Faucet is plugin-driven web scraping library written in PHP.
Add cristiangraz/faucet
in your composer.json
file:
{
"require": {
"cristiangraz/faucet": "*"
}
}
<?php
use Faucet\Client;
use Faucet\Plugins\Schema;
require_once(__DIR__ . '/../vendor/autoload.php');
$client = new Client;
$response = $client->get('http://www.example.org/');
if (false === $response->isSuccessful()) {
echo 'Request Failed. Response: ' . $response->getStatusCode();
exit;
}
// Scraping code here
<?php
// Using xpath: find() or findOne()
$links = $client->find('//div[@id="wrapper"]/a');
// Using css selectors: select() or selectOne()
$links = $client->select('div#wrapper a');
// The length attribute on Faucet\Dom\Elements always has the number of nodes returned
echo 'Links Found: ' . $links->length . '<br /><br />';
// Links is a Faucet\Dom\Elements object, but it implements the Iterator interface
foreach ($links as $link) {
// $link is a Faucet\Dom\Element object
echo '<a href="' . $link->getAttribute('href') . '">' . $link->getText() . '</a>';
// You can also access attributes as object properties
echo '<a href="' . $link->href . '">' . $link->getText() . '</a>';
}
<?php
$divs = $client->select('div.items');
foreach ($divs as $div) {
// $div - the Faucet\Dom\Element object - supports all of the find/select methods within the context of itself
$title = $div->findOne('h4')->getText();
// ... more code here
}
Validators allow you to validate attributes of the nodes using Zend\Validators
<?php
use Zend\Validator\Regex;
// Instantiate client ...
// Faucet\Dom\Elements has a validate() method that takes the attribute and an array of validators
$links = $client->select('div#wrapper a')
->validate('href', array(
new Zend\Validator\Regex('#^https?://#')
));
// Can also validate text using _text
$links = $client->select('div#wrapper a')

• [Supplied data]:

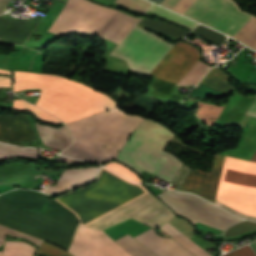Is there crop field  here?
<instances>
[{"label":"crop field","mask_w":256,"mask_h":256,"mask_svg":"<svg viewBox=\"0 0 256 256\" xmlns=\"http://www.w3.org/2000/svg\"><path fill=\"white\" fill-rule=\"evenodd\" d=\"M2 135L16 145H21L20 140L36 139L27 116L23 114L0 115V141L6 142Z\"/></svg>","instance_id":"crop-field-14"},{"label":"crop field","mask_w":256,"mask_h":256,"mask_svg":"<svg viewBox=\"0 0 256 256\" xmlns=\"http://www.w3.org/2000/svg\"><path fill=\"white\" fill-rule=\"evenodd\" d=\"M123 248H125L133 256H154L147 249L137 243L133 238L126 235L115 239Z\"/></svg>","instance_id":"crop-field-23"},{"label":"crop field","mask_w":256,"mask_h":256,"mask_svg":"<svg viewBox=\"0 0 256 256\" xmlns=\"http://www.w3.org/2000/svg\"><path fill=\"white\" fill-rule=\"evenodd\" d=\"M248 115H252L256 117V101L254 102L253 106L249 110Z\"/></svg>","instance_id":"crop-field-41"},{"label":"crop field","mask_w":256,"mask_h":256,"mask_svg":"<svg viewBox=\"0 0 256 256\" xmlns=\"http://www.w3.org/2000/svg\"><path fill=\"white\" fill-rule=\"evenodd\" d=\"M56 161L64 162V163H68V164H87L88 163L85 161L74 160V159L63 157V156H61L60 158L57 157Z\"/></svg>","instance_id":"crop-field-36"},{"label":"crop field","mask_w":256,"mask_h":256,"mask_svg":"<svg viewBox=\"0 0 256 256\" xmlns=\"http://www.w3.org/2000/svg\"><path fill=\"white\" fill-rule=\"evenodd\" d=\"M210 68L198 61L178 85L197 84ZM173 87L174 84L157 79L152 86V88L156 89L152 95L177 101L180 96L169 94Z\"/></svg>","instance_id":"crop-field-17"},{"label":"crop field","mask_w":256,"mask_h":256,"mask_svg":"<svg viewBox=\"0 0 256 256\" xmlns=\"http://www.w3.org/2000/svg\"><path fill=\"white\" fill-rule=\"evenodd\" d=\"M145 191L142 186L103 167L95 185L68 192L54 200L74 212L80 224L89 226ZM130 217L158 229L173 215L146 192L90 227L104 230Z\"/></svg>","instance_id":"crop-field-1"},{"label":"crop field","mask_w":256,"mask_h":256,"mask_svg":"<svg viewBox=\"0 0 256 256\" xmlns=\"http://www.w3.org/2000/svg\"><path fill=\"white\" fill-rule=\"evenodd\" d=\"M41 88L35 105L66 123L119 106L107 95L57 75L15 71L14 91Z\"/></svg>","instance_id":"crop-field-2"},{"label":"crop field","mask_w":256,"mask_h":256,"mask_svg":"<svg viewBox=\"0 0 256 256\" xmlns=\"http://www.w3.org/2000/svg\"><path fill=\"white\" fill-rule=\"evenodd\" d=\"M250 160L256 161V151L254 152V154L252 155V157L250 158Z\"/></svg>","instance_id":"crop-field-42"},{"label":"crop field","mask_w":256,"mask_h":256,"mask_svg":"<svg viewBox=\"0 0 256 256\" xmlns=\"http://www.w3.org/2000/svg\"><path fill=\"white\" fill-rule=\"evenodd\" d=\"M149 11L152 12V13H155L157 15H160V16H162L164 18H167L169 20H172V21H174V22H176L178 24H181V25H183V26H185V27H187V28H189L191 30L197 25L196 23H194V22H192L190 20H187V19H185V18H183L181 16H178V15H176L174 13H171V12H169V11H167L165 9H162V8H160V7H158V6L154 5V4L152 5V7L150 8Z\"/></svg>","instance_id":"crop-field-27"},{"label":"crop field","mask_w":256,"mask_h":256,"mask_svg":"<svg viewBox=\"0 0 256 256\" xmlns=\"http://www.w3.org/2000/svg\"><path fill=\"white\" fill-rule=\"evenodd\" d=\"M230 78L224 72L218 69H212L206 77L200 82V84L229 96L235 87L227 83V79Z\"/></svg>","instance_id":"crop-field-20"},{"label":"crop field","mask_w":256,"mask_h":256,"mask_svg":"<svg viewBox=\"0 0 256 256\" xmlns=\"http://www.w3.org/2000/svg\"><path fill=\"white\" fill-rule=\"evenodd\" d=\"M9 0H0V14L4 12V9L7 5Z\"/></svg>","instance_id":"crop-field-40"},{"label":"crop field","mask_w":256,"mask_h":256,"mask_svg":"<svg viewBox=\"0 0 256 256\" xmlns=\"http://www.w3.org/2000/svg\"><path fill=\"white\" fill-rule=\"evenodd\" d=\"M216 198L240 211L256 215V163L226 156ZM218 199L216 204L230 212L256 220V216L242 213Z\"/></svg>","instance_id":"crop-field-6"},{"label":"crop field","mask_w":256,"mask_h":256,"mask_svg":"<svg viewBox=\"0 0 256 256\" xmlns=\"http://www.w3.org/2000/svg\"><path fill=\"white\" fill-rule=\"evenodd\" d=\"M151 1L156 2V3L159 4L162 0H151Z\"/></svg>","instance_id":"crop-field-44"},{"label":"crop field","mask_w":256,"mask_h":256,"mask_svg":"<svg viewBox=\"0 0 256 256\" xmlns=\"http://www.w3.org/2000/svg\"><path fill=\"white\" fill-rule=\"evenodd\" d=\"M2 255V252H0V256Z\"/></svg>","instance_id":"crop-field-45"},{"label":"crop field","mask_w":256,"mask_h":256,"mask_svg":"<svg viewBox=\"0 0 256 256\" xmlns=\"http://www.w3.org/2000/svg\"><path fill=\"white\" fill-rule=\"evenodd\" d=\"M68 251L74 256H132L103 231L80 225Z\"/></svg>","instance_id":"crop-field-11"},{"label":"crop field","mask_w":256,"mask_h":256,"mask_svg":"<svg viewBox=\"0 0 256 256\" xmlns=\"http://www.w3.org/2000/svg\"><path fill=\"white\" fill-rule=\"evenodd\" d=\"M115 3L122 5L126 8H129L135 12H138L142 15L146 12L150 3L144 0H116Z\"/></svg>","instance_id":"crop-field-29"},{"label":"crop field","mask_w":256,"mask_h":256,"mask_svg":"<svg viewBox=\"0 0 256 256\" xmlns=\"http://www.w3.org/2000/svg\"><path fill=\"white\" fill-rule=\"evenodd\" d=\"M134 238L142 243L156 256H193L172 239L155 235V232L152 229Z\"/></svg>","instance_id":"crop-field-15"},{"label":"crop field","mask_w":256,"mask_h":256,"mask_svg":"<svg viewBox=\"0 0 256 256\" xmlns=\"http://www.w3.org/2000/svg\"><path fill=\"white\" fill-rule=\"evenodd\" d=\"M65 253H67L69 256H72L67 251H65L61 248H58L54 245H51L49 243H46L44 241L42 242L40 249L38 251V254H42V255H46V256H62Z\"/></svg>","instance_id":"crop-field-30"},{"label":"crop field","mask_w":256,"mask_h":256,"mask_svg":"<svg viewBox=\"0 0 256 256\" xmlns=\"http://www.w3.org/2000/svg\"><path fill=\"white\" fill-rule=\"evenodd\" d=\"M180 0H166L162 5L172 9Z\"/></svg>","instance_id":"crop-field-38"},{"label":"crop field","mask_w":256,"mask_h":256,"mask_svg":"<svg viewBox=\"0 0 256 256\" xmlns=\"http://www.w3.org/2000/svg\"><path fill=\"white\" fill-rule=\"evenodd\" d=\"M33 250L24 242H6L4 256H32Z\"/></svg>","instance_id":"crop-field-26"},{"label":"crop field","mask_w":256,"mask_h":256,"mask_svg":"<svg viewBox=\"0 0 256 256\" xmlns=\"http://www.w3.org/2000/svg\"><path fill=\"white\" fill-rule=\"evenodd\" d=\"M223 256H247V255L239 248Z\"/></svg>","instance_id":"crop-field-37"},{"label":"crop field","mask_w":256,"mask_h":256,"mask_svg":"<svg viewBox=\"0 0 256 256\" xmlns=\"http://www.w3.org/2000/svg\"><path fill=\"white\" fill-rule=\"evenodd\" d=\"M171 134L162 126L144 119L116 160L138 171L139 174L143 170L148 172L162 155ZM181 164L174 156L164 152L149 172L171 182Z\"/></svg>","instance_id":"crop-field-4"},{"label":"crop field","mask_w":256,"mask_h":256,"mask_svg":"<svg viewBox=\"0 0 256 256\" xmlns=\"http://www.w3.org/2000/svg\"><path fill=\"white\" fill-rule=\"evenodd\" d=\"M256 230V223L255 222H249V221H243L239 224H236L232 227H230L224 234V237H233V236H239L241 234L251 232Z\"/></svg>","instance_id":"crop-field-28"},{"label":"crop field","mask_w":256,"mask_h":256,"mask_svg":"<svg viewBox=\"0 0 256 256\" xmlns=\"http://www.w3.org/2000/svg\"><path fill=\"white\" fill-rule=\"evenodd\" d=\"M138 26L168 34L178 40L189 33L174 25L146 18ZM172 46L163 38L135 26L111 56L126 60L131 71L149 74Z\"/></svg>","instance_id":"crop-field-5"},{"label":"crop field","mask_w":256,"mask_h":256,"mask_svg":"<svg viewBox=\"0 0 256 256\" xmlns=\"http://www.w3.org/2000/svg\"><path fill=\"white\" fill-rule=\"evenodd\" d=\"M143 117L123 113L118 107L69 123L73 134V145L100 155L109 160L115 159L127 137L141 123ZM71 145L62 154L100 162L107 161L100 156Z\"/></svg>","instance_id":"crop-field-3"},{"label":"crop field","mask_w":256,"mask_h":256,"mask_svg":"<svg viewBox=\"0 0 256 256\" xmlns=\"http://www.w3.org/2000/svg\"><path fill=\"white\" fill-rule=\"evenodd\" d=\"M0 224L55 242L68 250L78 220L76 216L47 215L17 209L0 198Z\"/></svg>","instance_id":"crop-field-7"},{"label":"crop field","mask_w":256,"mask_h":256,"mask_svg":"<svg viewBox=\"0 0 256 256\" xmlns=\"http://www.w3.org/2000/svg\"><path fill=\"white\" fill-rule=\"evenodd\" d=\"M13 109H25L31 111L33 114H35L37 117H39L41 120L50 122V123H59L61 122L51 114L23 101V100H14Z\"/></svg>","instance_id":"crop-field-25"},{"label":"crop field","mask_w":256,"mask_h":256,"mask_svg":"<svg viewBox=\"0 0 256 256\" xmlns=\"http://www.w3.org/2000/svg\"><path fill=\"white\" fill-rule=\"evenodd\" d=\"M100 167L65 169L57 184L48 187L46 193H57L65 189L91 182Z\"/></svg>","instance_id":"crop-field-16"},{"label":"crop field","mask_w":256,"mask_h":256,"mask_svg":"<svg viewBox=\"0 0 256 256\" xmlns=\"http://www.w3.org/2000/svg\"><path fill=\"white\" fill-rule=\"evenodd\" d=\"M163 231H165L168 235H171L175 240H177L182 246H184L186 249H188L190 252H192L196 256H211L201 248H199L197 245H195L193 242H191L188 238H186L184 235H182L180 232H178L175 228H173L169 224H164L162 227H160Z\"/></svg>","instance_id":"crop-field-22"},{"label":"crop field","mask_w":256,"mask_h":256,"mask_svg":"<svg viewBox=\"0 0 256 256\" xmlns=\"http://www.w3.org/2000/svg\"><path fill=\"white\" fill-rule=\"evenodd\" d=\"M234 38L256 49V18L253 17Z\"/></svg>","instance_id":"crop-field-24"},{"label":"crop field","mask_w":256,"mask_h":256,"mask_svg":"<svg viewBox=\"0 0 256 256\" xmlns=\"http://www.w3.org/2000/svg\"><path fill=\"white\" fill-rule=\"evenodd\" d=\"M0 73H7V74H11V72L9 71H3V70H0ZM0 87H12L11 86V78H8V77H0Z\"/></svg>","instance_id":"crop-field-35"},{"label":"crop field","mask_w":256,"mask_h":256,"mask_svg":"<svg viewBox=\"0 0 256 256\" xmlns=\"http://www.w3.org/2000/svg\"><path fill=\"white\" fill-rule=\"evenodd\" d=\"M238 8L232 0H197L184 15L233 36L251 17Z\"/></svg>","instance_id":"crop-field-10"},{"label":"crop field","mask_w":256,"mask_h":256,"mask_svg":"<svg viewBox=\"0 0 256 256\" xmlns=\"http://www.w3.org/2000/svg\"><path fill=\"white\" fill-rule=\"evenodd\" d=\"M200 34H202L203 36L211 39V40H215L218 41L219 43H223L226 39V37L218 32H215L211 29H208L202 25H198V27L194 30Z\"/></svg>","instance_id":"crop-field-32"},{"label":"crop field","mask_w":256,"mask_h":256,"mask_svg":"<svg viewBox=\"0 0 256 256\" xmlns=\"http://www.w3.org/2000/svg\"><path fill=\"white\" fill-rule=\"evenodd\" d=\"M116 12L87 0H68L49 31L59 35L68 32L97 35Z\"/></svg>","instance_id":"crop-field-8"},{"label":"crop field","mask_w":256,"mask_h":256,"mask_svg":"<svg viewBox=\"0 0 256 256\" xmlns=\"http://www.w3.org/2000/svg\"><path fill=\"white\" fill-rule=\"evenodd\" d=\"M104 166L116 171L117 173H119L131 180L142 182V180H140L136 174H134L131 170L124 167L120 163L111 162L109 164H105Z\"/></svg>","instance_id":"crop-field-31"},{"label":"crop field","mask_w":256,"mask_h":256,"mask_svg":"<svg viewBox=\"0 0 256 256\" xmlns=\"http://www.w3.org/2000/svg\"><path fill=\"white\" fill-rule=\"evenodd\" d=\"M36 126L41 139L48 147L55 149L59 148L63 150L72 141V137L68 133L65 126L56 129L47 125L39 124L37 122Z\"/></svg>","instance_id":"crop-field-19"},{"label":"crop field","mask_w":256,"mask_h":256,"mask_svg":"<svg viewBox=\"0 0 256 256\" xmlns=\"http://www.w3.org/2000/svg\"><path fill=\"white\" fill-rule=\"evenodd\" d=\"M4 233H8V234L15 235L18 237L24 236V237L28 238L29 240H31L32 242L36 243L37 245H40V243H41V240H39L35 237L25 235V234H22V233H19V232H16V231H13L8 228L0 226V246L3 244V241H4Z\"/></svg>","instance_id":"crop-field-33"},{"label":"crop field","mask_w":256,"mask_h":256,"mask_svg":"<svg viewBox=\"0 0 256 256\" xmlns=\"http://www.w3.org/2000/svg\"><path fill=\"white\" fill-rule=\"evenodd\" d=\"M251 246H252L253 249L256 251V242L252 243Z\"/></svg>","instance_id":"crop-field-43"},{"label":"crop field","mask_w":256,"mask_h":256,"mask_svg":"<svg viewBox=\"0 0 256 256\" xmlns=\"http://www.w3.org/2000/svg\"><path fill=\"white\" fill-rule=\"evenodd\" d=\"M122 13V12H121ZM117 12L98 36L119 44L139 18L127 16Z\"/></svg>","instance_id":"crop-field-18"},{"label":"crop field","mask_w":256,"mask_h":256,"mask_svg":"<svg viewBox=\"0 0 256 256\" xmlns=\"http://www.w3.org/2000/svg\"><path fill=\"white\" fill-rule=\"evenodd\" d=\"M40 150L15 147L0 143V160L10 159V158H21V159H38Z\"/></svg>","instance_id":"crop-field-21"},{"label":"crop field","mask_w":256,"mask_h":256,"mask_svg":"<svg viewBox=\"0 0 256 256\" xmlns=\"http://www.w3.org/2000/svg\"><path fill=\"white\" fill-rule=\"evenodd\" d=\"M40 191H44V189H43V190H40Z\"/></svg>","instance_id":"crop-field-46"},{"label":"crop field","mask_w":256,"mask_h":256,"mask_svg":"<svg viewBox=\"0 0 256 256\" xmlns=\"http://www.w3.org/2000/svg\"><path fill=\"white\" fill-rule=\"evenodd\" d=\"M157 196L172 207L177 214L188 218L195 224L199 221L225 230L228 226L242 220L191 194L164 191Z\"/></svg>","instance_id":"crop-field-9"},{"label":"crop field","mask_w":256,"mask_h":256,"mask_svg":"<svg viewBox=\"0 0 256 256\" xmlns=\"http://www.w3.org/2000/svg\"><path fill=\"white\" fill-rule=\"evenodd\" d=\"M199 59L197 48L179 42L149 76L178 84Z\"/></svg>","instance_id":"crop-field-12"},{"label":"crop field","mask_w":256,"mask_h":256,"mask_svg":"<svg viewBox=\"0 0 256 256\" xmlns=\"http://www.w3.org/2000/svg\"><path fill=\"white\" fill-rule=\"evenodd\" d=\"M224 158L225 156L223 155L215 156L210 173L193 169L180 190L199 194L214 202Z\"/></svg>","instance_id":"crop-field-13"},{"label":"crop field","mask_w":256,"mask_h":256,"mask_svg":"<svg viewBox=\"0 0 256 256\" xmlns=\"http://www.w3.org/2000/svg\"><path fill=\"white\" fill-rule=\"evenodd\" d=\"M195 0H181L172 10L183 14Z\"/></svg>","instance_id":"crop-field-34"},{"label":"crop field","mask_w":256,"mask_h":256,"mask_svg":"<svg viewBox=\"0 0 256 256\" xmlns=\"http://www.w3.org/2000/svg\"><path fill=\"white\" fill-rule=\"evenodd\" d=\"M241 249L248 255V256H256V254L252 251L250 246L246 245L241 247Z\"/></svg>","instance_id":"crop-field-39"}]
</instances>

• [Description of the task]:
Answer these questions from the Faucet text.
(a) In what language is Faucet written?
(b) Which two methods does the text name for finding nodes with CSS selectors?
(c) What do validators use to validate attributes of the nodes?

• [Full solution]:
(a) PHP
(b) select() and selectOne()
(c) Zend\Validators